Во-первых, у пациентки было опухшее лицо — от глаз остались только щелки (мама была на больничном из-за аллергии на амброзию, от которой оно отекло). Во-вторых – ее тело покрывали жуткие синяки (от слишком активно проведенного дядей Колей искусственного дыхания на асфальте). А в третьих — на ее животе имелась большая обугленная дыра (от упавшего электрического провода). Да и лежала она вся мокрая, будто только из речки выбралась (бабушка, решив, что это обморок, приводила в чувство, выплеснув на нее ведро воды, что маму, в общем-то, и доконало). В конце концов, врач сдался, приказав положить бездвижное тело на носилки, и увезя в больницу.
Там состоялся консилиум врачей. Мама говорила, что когда ее положили на стол, у врачей от удивления глаза на лоб полезли, а она от шока еще говорить не могла, и потому только смотрела на них своими щелками.
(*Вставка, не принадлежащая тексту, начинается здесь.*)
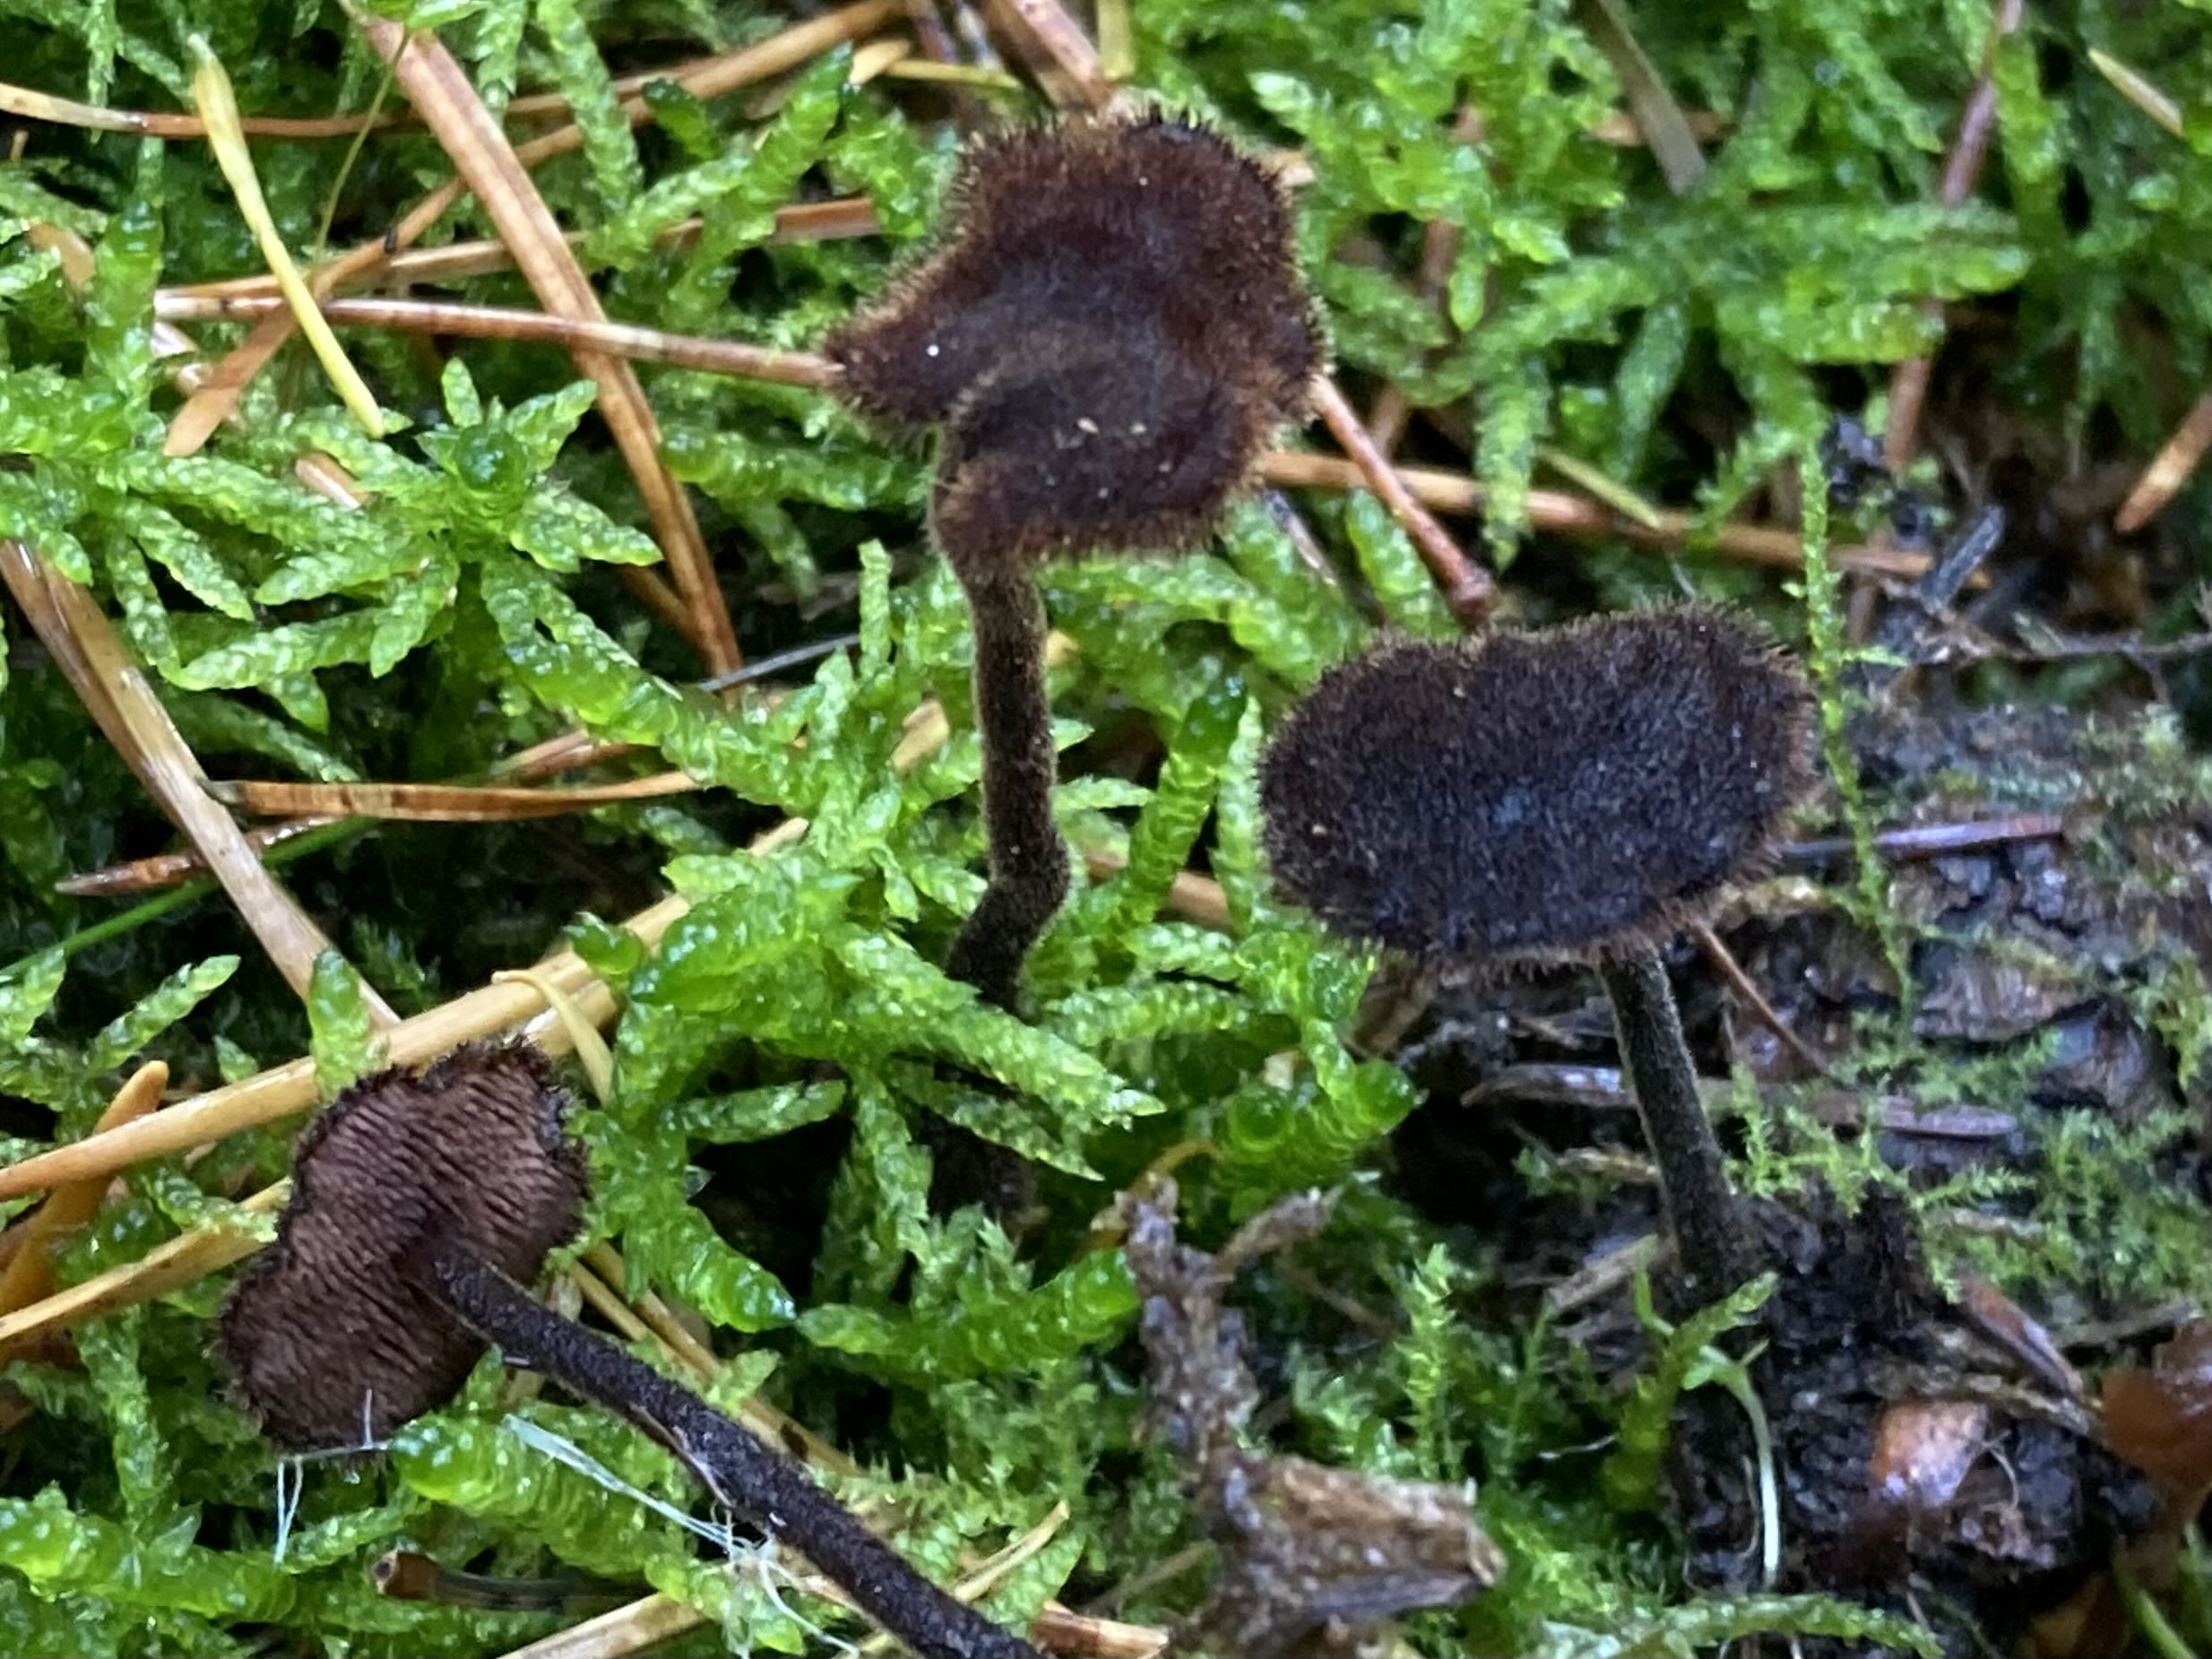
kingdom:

Но вскоре этот клинический случай был разъяснен. Домой моя мама вернулась уже полностью здоровая. Кстати, с этого случая ее аллергия на амброзию исчезла навсегда. Лечение этого недуга смертельным ударом тока оказалось очень эффективным, только вот вряд ли его можно кому-нибудь присоветовать.
Когда я через пару дней вернулась в студенческий лагерь, все на меня смотрели… как будто я – тайный агент ЦРУ. И настойчиво интересовались: потомственная ли я колдунья и что я еще могу? Не предсказываю ли судьбу? Не обладаю ли гипнозом?
«Просто интуиция, — пожала я плечами. – Никакого гипноза. Да не умею я ничего, что вы пристали, никакая я не колдунья!»
Я и сама не знала что, — когда мама едва не покинула этот мир, — меня притянуло домой.
Кстати, в тот вечер всех незаконно жаждущих колхозного винограда охрана выловила, а институтское начальство строго их наказало, лишив на полгода стипендии.
Так что, выходит, нам с Зайцем, осуществившим незапланированный ночной марш-бросок к городу, еще повезло.